■ **Problem**
Leave out the pictures and print the records below exactly.
= = =
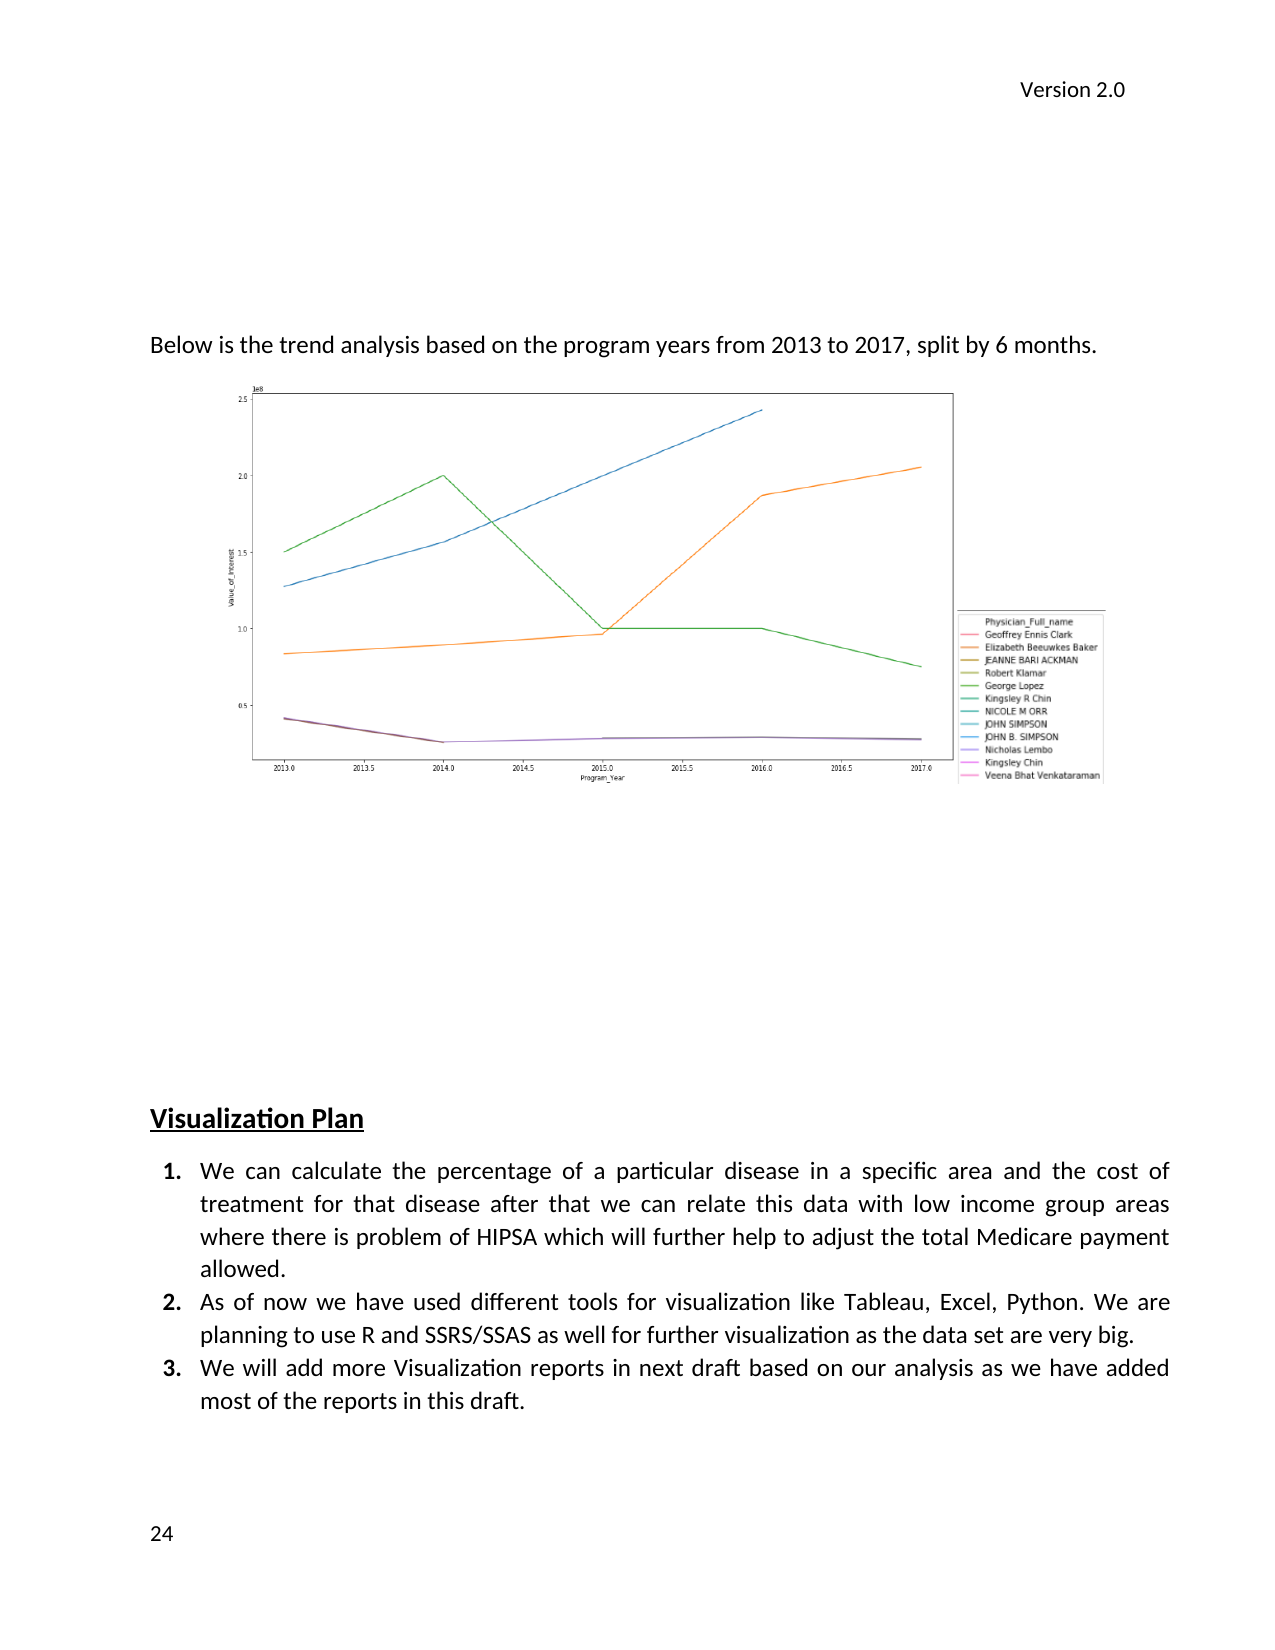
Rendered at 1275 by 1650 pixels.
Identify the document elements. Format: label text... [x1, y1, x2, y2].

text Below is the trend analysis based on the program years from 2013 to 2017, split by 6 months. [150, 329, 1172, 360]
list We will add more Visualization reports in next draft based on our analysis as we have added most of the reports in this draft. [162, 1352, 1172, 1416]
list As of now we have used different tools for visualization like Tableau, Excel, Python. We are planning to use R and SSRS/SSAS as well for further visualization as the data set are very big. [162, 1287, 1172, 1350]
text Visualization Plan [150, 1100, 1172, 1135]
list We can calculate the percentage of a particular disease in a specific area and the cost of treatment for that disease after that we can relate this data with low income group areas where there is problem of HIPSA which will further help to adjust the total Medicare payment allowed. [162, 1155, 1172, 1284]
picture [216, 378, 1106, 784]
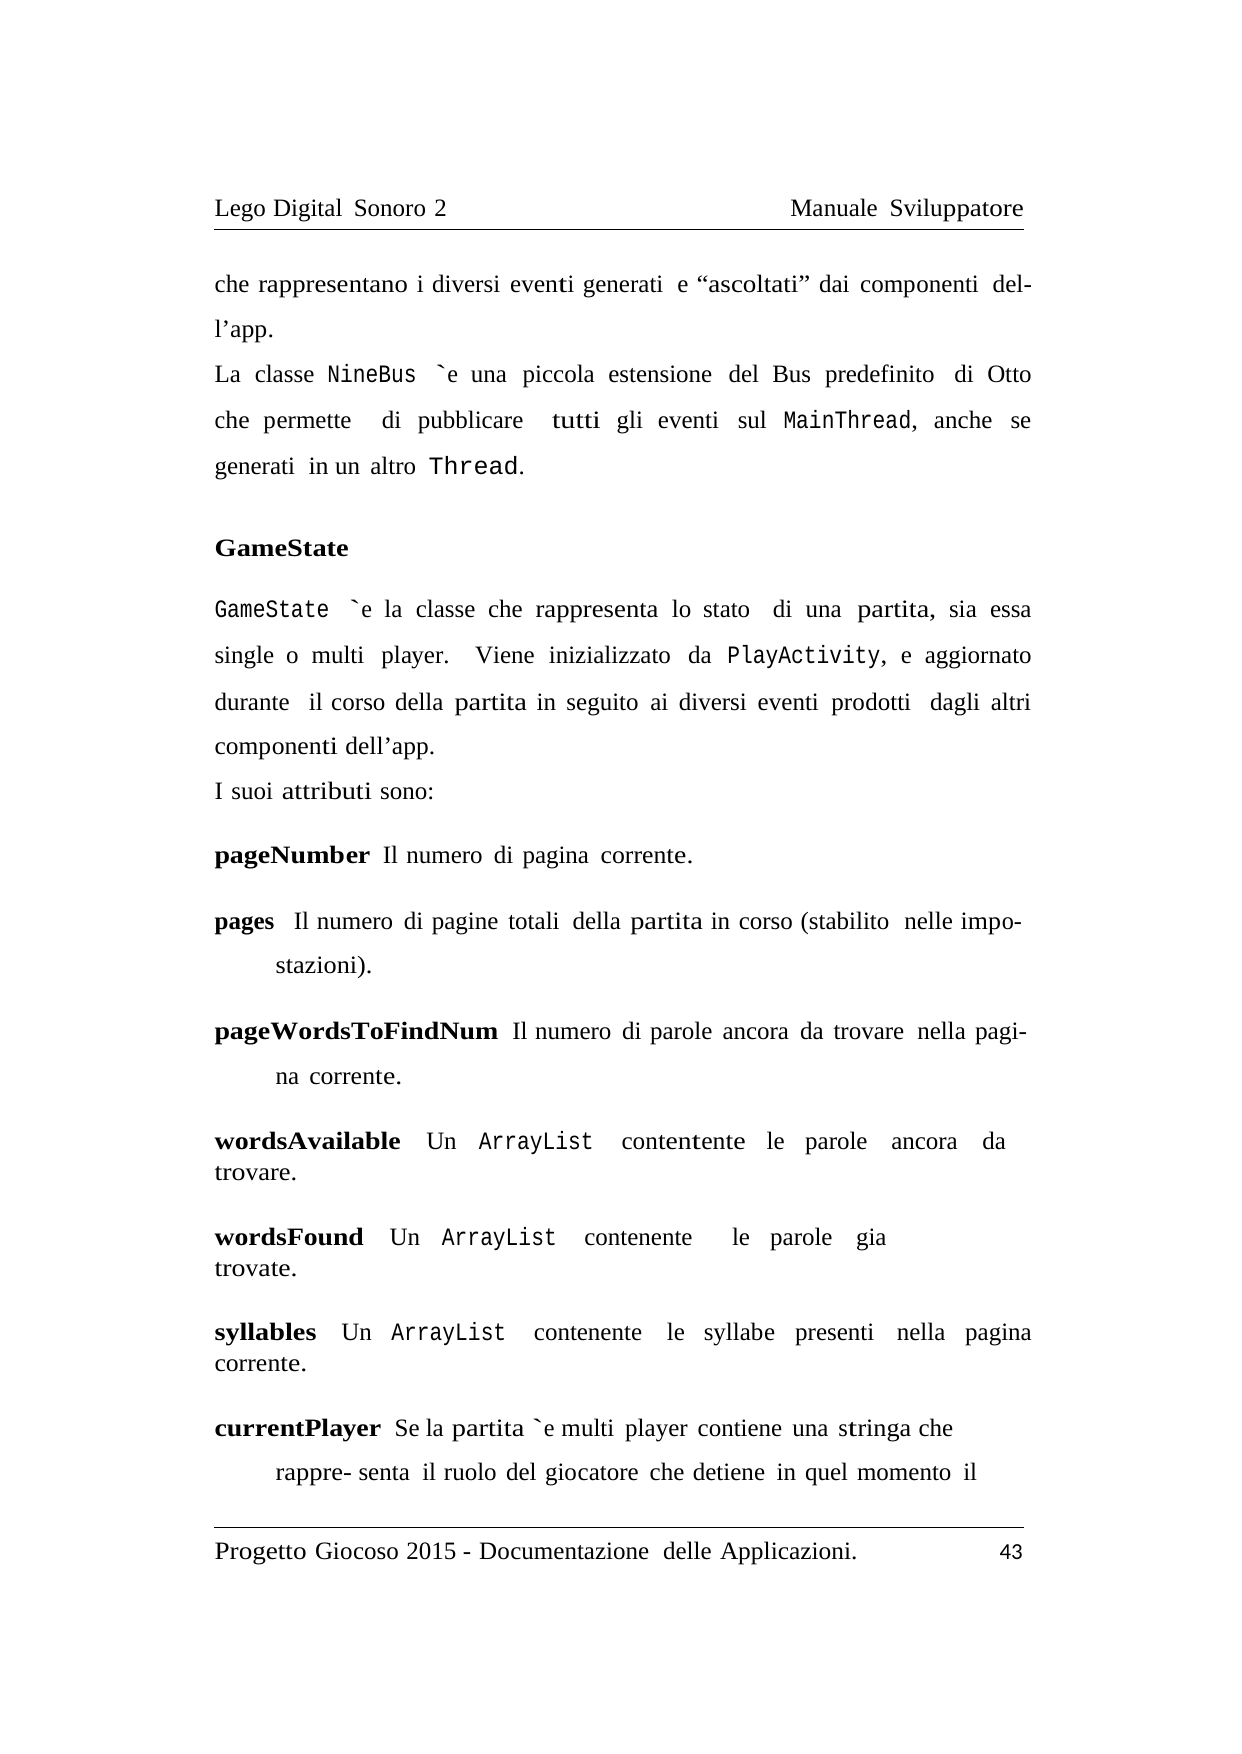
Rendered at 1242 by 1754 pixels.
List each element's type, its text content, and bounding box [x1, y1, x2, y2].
= = =
■ **Answer to this task**
Rendered at 1275 by 1650 pixels.
Identify the document elements. Format: label text... [x1, y1, x2, y2].

text Below is the trend analysis based on the program years from 2013 to 2017, split by 6 months. [150, 329, 1172, 360]
list We will add more Visualization reports in next draft based on our analysis as we have added most of the reports in this draft. [162, 1352, 1172, 1416]
list As of now we have used different tools for visualization like Tableau, Excel, Python. We are planning to use R and SSRS/SSAS as well for further visualization as the data set are very big. [162, 1287, 1172, 1350]
text Visualization Plan [150, 1100, 1172, 1135]
list We can calculate the percentage of a particular disease in a specific area and the cost of treatment for that disease after that we can relate this data with low income group areas where there is problem of HIPSA which will further help to adjust the total Medicare payment allowed. [162, 1155, 1172, 1284]
picture [216, 378, 1106, 784]
Rendered at 1242 by 1754 pixels.
List each element's type, its text content, and bounding box [x1, y1, x2, y2].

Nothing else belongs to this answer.